Excerpts from a dataset:

Content starts

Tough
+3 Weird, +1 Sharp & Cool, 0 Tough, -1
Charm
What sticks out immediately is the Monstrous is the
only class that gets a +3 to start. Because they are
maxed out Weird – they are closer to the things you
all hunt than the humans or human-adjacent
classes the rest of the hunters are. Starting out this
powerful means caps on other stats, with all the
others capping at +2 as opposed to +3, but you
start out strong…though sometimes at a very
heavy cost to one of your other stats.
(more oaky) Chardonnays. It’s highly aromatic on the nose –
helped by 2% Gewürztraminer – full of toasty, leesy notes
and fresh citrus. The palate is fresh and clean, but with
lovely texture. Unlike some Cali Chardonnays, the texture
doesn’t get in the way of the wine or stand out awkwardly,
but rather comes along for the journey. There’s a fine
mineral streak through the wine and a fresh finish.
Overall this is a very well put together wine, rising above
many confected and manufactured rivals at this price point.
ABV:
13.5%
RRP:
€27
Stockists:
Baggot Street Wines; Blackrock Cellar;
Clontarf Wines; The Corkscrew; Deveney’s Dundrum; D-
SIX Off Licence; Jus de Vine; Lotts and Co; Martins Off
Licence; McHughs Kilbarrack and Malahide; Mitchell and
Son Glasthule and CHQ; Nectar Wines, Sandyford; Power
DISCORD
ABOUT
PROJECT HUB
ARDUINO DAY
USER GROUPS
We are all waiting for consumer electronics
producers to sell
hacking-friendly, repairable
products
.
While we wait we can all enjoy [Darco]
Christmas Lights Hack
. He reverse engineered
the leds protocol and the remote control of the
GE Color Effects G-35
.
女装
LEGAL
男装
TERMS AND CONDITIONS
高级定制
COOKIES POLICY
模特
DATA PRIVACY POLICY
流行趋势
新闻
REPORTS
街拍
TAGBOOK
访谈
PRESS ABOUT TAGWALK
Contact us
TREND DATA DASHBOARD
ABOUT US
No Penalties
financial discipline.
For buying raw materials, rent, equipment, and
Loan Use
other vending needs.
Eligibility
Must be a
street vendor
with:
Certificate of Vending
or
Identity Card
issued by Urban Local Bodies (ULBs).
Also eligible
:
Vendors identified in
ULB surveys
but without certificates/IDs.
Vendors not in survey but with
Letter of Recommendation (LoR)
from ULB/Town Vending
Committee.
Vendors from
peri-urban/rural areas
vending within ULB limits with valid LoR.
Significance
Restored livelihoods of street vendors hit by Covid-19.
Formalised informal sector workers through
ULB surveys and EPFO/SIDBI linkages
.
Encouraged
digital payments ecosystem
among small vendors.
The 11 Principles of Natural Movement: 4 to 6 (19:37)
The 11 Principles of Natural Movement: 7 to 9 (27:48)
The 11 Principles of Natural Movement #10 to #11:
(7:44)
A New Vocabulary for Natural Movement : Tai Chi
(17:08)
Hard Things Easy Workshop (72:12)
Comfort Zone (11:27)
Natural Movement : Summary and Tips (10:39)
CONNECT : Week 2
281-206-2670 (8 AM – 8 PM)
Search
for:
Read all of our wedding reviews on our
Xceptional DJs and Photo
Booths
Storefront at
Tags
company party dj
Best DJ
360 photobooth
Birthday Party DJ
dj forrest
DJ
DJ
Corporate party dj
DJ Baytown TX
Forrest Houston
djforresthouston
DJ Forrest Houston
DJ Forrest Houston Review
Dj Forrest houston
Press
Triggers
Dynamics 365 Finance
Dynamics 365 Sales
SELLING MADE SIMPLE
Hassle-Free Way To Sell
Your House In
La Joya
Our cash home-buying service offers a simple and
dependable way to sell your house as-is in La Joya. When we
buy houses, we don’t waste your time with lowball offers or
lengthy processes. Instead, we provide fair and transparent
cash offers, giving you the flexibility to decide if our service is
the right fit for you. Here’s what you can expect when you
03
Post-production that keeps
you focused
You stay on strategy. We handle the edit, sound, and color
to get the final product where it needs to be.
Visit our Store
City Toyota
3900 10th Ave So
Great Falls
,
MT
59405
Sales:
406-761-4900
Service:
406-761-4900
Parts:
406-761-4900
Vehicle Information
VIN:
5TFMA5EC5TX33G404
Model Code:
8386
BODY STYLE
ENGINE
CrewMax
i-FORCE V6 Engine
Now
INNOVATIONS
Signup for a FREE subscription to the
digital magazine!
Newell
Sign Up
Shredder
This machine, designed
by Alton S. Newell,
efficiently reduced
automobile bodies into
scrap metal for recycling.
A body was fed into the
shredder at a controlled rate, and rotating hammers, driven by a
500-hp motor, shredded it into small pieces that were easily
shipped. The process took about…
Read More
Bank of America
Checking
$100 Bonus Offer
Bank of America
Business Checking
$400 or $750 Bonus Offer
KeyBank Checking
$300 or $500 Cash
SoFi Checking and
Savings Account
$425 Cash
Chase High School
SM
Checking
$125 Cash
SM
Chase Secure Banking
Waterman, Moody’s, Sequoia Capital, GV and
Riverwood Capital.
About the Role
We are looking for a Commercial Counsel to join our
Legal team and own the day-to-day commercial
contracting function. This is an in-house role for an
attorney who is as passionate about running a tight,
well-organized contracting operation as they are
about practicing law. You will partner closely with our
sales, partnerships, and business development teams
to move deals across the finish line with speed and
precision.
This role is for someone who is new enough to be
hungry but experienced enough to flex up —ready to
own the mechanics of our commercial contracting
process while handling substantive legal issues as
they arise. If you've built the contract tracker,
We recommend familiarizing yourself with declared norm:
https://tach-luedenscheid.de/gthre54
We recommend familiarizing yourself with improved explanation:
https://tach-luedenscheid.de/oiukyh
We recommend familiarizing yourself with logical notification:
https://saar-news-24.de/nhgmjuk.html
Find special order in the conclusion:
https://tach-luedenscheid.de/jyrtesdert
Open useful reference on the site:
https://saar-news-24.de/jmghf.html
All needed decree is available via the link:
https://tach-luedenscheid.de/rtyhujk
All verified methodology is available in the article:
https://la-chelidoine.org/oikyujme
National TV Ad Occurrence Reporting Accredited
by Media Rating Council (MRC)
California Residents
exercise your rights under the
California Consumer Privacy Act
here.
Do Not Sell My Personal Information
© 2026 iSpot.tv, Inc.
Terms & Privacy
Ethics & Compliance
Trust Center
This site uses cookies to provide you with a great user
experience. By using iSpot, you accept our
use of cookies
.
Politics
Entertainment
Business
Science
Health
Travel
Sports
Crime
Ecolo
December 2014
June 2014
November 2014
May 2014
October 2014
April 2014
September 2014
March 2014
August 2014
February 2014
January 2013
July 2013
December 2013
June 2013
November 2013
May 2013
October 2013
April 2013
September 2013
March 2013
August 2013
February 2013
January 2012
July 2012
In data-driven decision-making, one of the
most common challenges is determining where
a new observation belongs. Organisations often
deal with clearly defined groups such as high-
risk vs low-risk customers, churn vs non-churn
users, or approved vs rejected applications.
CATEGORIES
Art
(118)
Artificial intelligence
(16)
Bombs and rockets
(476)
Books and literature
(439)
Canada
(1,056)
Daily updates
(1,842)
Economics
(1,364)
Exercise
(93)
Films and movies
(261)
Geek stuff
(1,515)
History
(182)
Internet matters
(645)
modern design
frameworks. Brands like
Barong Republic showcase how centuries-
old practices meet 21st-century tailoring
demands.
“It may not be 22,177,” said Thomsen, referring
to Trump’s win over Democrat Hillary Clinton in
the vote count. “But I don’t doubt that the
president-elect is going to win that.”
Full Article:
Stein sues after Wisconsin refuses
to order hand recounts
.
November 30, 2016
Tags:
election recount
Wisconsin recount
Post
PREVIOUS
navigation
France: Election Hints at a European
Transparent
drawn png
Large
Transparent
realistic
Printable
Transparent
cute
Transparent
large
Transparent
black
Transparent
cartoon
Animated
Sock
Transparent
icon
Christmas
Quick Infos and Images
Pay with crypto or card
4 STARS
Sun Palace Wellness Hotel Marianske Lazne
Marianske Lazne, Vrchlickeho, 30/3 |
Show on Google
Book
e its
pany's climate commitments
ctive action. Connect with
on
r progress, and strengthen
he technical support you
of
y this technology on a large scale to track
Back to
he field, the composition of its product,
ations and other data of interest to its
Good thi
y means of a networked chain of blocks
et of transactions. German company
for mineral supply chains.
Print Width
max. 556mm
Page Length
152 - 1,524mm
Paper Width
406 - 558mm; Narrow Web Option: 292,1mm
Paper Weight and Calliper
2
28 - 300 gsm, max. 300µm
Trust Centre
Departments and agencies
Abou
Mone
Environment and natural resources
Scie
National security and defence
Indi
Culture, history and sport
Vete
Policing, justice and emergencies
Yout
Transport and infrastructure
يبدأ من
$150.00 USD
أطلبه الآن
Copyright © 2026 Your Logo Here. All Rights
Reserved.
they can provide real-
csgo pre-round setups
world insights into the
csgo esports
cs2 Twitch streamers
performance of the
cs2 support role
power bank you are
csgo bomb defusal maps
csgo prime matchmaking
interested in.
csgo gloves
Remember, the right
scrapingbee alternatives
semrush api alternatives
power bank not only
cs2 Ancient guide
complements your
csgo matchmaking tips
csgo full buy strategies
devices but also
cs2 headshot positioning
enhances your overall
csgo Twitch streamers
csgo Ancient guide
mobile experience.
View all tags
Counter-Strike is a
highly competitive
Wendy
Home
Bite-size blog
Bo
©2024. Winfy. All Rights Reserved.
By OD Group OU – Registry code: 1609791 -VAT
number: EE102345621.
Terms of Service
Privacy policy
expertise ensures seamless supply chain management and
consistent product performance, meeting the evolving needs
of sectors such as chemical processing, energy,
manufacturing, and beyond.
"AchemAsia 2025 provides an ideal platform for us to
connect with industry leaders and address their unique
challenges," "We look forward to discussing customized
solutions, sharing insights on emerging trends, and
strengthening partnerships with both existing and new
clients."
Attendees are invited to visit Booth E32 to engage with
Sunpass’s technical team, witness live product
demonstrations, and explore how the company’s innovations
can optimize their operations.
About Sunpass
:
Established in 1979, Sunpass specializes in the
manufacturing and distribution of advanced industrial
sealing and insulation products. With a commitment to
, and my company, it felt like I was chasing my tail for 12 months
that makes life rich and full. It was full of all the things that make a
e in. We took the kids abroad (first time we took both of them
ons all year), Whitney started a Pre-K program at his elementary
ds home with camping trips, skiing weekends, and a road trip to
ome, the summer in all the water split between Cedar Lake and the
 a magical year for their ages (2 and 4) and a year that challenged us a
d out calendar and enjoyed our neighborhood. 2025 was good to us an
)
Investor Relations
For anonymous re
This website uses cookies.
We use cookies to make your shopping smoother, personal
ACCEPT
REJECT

Content ends

> **Task goal**:
Lines containing the word "finish" in the entries above should be counted, and only that number given.

> **Task solution**:
2